**EXERCISE**
Further down are entries; set down exactly and only the lines from the one with "全粒粉１００％ドックパン" up to and including the one with "ಕಾವ್ಯ ನಿರ್ವಚನ ಮಾಡಿದ", dropping each picture.

RECORDS PROVIDED: Begin

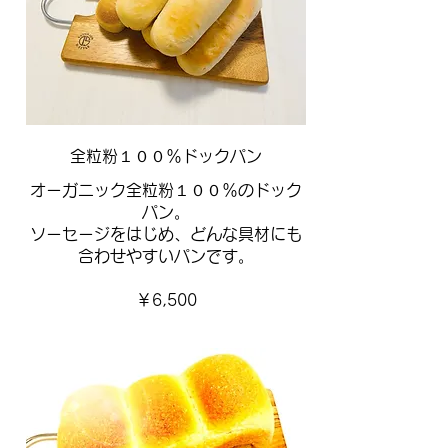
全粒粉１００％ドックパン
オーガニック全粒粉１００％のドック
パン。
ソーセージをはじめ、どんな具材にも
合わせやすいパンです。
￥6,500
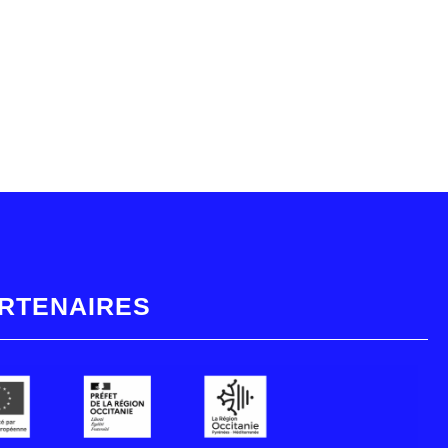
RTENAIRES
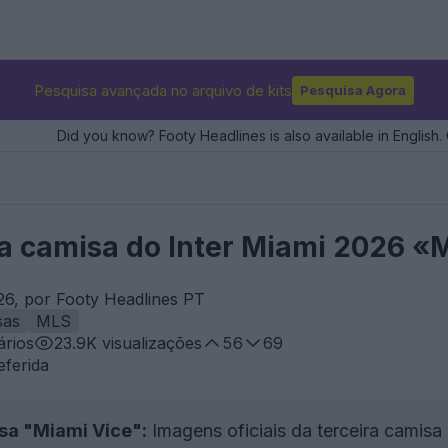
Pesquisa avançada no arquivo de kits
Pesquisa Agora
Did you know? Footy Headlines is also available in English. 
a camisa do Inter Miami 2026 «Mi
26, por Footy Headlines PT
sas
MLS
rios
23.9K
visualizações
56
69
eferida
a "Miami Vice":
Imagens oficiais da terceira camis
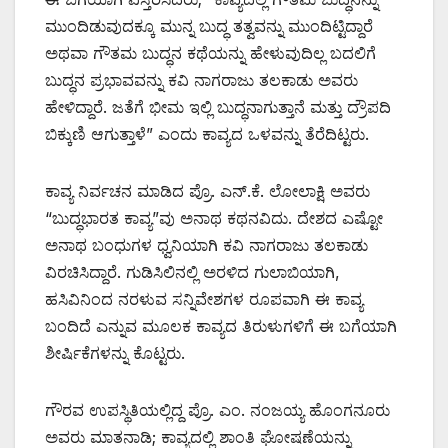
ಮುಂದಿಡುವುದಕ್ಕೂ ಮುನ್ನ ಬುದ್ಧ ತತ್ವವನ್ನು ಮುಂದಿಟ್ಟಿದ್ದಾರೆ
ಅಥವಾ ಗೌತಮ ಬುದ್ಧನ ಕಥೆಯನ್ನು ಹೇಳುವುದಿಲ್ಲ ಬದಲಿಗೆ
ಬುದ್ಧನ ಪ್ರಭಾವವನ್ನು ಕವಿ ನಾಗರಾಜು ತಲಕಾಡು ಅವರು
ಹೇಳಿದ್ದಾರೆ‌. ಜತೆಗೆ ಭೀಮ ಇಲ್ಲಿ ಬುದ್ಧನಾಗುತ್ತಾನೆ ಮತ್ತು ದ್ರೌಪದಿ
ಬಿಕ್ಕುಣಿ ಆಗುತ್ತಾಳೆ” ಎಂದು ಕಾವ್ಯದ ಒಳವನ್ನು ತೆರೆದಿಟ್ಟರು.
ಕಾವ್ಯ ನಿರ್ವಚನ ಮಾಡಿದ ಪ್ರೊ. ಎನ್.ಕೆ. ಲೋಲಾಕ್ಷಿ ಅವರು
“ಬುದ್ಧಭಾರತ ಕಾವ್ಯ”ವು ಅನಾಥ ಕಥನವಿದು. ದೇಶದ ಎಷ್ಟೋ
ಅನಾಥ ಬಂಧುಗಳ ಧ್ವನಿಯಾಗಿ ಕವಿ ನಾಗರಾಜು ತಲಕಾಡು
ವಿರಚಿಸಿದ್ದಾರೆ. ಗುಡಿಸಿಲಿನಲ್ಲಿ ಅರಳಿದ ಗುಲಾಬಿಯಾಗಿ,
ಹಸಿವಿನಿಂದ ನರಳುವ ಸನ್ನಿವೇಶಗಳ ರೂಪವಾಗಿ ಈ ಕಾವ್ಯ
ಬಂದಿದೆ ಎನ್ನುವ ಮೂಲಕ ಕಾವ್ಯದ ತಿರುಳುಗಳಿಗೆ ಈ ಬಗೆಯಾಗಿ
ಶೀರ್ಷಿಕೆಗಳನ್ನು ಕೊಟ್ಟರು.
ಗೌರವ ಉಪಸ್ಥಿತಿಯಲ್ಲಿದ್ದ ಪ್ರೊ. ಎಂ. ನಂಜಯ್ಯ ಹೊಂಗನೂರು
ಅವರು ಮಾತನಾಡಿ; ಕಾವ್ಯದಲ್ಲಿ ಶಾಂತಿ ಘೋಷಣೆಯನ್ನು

RECORDS PROVIDED: End
RECORDS PROVIDED: Begin

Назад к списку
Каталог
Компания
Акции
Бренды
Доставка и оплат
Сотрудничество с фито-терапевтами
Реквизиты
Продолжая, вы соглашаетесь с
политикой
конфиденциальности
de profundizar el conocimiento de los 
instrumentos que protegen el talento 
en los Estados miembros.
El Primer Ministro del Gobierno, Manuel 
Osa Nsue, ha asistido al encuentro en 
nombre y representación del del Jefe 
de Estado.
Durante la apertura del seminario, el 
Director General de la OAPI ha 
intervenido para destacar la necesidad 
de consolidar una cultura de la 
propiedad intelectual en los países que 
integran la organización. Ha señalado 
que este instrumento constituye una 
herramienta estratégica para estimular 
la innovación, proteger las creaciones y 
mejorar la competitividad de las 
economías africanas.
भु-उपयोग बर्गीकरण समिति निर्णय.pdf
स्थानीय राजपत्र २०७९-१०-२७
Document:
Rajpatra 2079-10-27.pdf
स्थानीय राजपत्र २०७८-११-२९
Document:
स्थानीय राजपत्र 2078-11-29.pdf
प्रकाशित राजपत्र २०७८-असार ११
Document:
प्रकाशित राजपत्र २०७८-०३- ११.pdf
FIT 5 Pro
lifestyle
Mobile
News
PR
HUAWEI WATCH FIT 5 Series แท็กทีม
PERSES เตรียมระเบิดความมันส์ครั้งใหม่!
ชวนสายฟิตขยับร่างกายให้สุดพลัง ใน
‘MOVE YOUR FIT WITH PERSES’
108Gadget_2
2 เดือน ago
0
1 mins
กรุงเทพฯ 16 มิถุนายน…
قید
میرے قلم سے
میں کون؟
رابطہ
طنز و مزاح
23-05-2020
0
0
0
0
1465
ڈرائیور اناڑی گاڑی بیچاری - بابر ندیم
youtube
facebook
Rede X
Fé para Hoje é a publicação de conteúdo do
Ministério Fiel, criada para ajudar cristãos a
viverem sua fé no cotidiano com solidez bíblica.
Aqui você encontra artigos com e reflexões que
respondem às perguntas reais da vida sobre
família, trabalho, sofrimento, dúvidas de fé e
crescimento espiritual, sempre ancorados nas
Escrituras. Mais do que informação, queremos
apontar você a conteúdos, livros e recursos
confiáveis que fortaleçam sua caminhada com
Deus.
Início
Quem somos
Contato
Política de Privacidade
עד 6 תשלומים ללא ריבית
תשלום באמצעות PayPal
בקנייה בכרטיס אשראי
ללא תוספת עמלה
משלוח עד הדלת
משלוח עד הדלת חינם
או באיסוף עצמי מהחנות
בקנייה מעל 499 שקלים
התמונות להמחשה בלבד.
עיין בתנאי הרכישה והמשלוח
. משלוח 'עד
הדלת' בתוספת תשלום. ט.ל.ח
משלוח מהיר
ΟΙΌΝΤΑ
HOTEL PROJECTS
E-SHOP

RECORDS PROVIDED: End
RECORDS PROVIDED: Begin

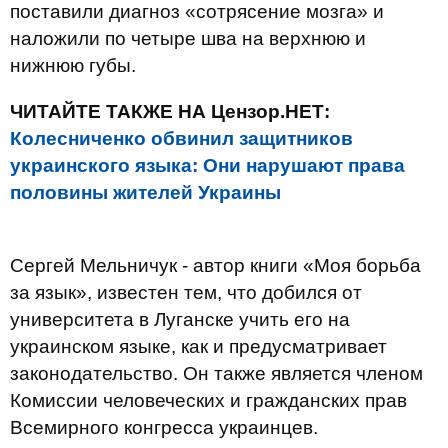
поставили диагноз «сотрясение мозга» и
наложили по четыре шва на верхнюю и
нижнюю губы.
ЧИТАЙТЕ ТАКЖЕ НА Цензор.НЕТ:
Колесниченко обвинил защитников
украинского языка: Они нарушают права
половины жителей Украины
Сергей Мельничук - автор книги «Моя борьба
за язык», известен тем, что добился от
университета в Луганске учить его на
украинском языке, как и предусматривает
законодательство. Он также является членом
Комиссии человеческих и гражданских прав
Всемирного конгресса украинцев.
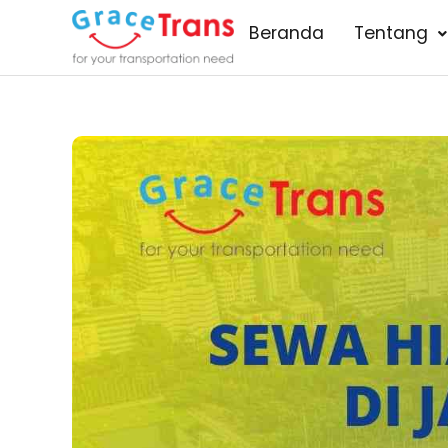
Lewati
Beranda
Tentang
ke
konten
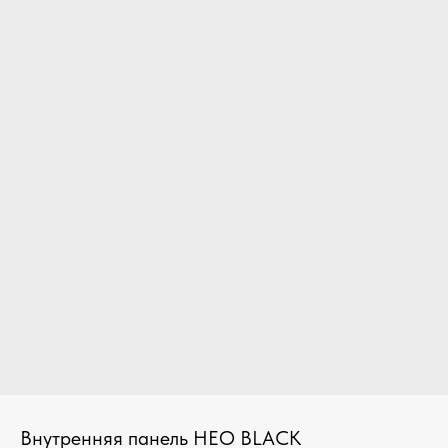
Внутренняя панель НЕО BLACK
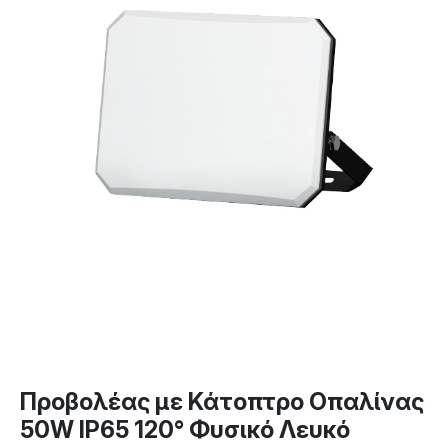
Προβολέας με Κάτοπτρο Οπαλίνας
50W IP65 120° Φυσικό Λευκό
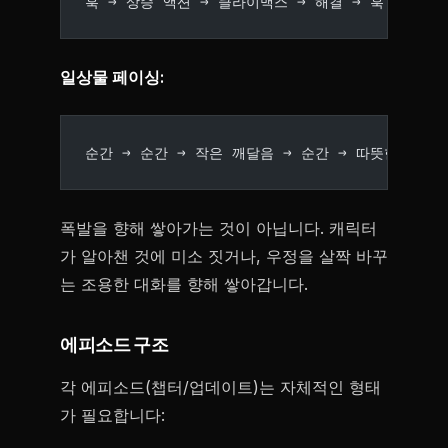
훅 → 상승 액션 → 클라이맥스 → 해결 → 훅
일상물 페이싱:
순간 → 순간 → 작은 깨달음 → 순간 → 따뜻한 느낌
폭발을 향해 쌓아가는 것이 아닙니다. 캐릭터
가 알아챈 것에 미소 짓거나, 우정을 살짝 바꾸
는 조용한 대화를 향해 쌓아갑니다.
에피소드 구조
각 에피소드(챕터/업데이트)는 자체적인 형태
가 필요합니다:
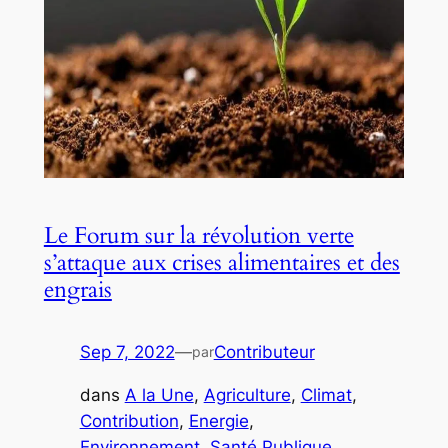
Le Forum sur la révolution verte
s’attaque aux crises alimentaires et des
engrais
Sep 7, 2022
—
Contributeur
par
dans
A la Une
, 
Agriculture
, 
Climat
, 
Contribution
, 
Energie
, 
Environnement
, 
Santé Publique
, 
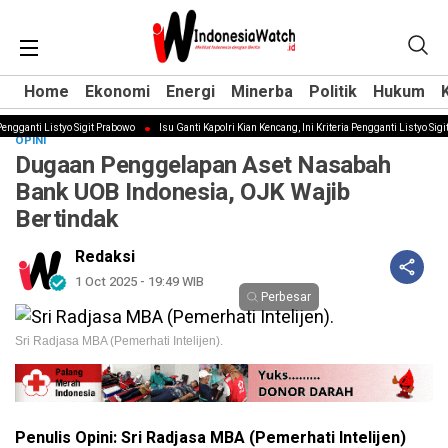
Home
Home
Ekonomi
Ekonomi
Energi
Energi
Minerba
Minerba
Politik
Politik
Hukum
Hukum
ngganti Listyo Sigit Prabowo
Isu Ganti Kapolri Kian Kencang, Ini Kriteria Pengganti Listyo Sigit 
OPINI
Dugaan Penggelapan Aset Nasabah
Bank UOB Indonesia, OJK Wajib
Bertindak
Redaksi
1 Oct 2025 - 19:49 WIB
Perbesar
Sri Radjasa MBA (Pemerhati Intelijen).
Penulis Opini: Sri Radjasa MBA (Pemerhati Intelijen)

RECORDS PROVIDED: End

**ANSWER TO THIS TASK**
全粒粉１００％ドックパン
オーガニック全粒粉１００％のドック
パン。
ソーセージをはじめ、どんな具材にも
合わせやすいパンです。
￥6,500
RTENAIRES
Pesquisa avançada no arquivo de kits
Pesquisa Agora
Did you know? Footy Headlines is also available in English. 
a camisa do Inter Miami 2026 «Mi
26, por Footy Headlines PT
sas
MLS
rios
23.9K
visualizações
56
69
eferida
a "Miami Vice":
Imagens oficiais da terceira camis
ಮುಂದಿಡುವುದಕ್ಕೂ ಮುನ್ನ ಬುದ್ಧ ತತ್ವವನ್ನು ಮುಂದಿಟ್ಟಿದ್ದಾರೆ
ಅಥವಾ ಗೌತಮ ಬುದ್ಧನ ಕಥೆಯನ್ನು ಹೇಳುವುದಿಲ್ಲ ಬದಲಿಗೆ
ಬುದ್ಧನ ಪ್ರಭಾವವನ್ನು ಕವಿ ನಾಗರಾಜು ತಲಕಾಡು ಅವರು
ಹೇಳಿದ್ದಾರೆ‌. ಜತೆಗೆ ಭೀಮ ಇಲ್ಲಿ ಬುದ್ಧನಾಗುತ್ತಾನೆ ಮತ್ತು ದ್ರೌಪದಿ
ಬಿಕ್ಕುಣಿ ಆಗುತ್ತಾಳೆ” ಎಂದು ಕಾವ್ಯದ ಒಳವನ್ನು ತೆರೆದಿಟ್ಟರು.
ಕಾವ್ಯ ನಿರ್ವಚನ ಮಾಡಿದ ಪ್ರೊ. ಎನ್.ಕೆ. ಲೋಲಾಕ್ಷಿ ಅವರು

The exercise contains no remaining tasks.